Pada 2013, gedung serbaguna itu dibangun diperuntukkan kepentingan jemaat dan masyarakat sekitar. Satu tahun setelahnya, kewilayahan jemaat Katolik Santo Mikael naik statusnya menjadi stasi. Akhirnya, pada September tahun lalu, statusnya naik lagi menjadi paroki. Sejak saat itulah pimpinan jemaat mengurus izin sementara pemanfaatan gedung sebagai rumah ibadat.
“Kami menjadi Paroki Santo Mikael pada September tahun lalu. Karena Provinsi Banten enggak ada keuskupan, jadi kami langsung ke Keuskupan Bogor,” kata Andrianus Nabu, Wakil Dewan Pastoral Paroki Santo Mikael, kepada saya pertengahan Juni lalu.
Hingga saat ini, jemaatnya mencapai 3.200 jiwa. Di Provinsi Banten sendiri, setidaknya saat ini ada total 16 paroki, namun hanya ada 15 gereja. “Kami ini paroki tanpa gereja,” lanjut Andre—sapaan akrabnya.

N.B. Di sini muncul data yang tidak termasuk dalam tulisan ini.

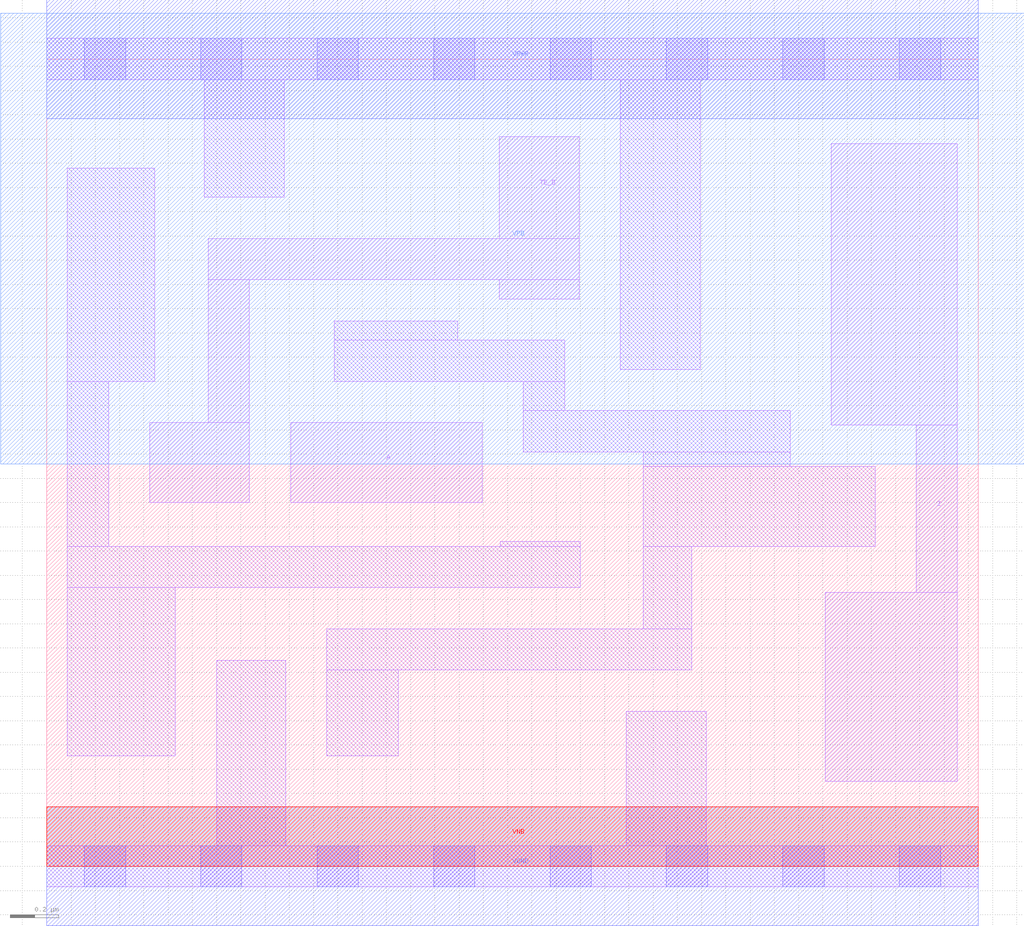
<source format=lef>
# Copyright 2020 The SkyWater PDK Authors
#
# Licensed under the Apache License, Version 2.0 (the "License");
# you may not use this file except in compliance with the License.
# You may obtain a copy of the License at
#
#     https://www.apache.org/licenses/LICENSE-2.0
#
# Unless required by applicable law or agreed to in writing, software
# distributed under the License is distributed on an "AS IS" BASIS,
# WITHOUT WARRANTIES OR CONDITIONS OF ANY KIND, either express or implied.
# See the License for the specific language governing permissions and
# limitations under the License.
#
# SPDX-License-Identifier: Apache-2.0

VERSION 5.7 ;
  NOWIREEXTENSIONATPIN ON ;
  DIVIDERCHAR "/" ;
  BUSBITCHARS "[]" ;
MACRO sky130_fd_sc_hs__ebufn_1
  CLASS CORE ;
  FOREIGN sky130_fd_sc_hs__ebufn_1 ;
  ORIGIN  0.000000  0.000000 ;
  SIZE  3.840000 BY  3.330000 ;
  SYMMETRY X Y ;
  SITE unit ;
  PIN A
    ANTENNAGATEAREA  0.208500 ;
    DIRECTION INPUT ;
    USE SIGNAL ;
    PORT
      LAYER li1 ;
        RECT 1.005000 1.500000 1.795000 1.830000 ;
    END
  END A
  PIN TE_B
    ANTENNAGATEAREA  0.376500 ;
    DIRECTION INPUT ;
    USE SIGNAL ;
    PORT
      LAYER li1 ;
        RECT 0.425000 1.500000 0.835000 1.830000 ;
        RECT 0.665000 1.830000 0.835000 2.420000 ;
        RECT 0.665000 2.420000 2.195000 2.590000 ;
        RECT 1.865000 2.340000 2.195000 2.420000 ;
        RECT 1.865000 2.590000 2.195000 3.010000 ;
    END
  END TE_B
  PIN Z
    ANTENNADIFFAREA  0.541300 ;
    DIRECTION OUTPUT ;
    USE SIGNAL ;
    PORT
      LAYER li1 ;
        RECT 3.210000 0.350000 3.755000 1.130000 ;
        RECT 3.235000 1.820000 3.755000 2.980000 ;
        RECT 3.585000 1.130000 3.755000 1.820000 ;
    END
  END Z
  PIN VGND
    DIRECTION INOUT ;
    USE GROUND ;
    PORT
      LAYER met1 ;
        RECT 0.000000 -0.245000 3.840000 0.245000 ;
    END
  END VGND
  PIN VNB
    DIRECTION INOUT ;
    USE GROUND ;
    PORT
      LAYER pwell ;
        RECT 0.000000 0.000000 3.840000 0.245000 ;
    END
  END VNB
  PIN VPB
    DIRECTION INOUT ;
    USE POWER ;
    PORT
      LAYER nwell ;
        RECT -0.190000 1.660000 4.030000 3.520000 ;
    END
  END VPB
  PIN VPWR
    DIRECTION INOUT ;
    USE POWER ;
    PORT
      LAYER met1 ;
        RECT 0.000000 3.085000 3.840000 3.575000 ;
    END
  END VPWR
  OBS
    LAYER li1 ;
      RECT 0.000000 -0.085000 3.840000 0.085000 ;
      RECT 0.000000  3.245000 3.840000 3.415000 ;
      RECT 0.085000  0.455000 0.530000 1.150000 ;
      RECT 0.085000  1.150000 2.200000 1.320000 ;
      RECT 0.085000  1.320000 0.255000 2.000000 ;
      RECT 0.085000  2.000000 0.445000 2.880000 ;
      RECT 0.650000  2.760000 0.980000 3.245000 ;
      RECT 0.700000  0.085000 0.985000 0.850000 ;
      RECT 1.155000  0.455000 1.450000 0.810000 ;
      RECT 1.155000  0.810000 2.660000 0.980000 ;
      RECT 1.185000  2.000000 2.135000 2.170000 ;
      RECT 1.185000  2.170000 1.695000 2.250000 ;
      RECT 1.870000  1.320000 2.200000 1.340000 ;
      RECT 1.965000  1.710000 3.065000 1.880000 ;
      RECT 1.965000  1.880000 2.135000 2.000000 ;
      RECT 2.365000  2.050000 2.695000 3.245000 ;
      RECT 2.390000  0.085000 2.720000 0.640000 ;
      RECT 2.460000  0.980000 2.660000 1.320000 ;
      RECT 2.460000  1.320000 3.415000 1.650000 ;
      RECT 2.460000  1.650000 3.065000 1.710000 ;
    LAYER mcon ;
      RECT 0.155000 -0.085000 0.325000 0.085000 ;
      RECT 0.155000  3.245000 0.325000 3.415000 ;
      RECT 0.635000 -0.085000 0.805000 0.085000 ;
      RECT 0.635000  3.245000 0.805000 3.415000 ;
      RECT 1.115000 -0.085000 1.285000 0.085000 ;
      RECT 1.115000  3.245000 1.285000 3.415000 ;
      RECT 1.595000 -0.085000 1.765000 0.085000 ;
      RECT 1.595000  3.245000 1.765000 3.415000 ;
      RECT 2.075000 -0.085000 2.245000 0.085000 ;
      RECT 2.075000  3.245000 2.245000 3.415000 ;
      RECT 2.555000 -0.085000 2.725000 0.085000 ;
      RECT 2.555000  3.245000 2.725000 3.415000 ;
      RECT 3.035000 -0.085000 3.205000 0.085000 ;
      RECT 3.035000  3.245000 3.205000 3.415000 ;
      RECT 3.515000 -0.085000 3.685000 0.085000 ;
      RECT 3.515000  3.245000 3.685000 3.415000 ;
  END
END sky130_fd_sc_hs__ebufn_1
END LIBRARY

</source>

Andre bilang bahwa jemaat ada keinginan untuk membangun gereja, namun masih target jangka panjang. Mereka masih harus mencari tanah dan mengumpulkan modal terlebih dahulu. Saat ini, mereka masih bergantung dengan izin tempat ibadat sementara yang kudu diperpanjang dua tahun sekali.
“Bagi kami, gereja tak hanya berbentuk gedung, namun ada juga di hati kami,” katanya.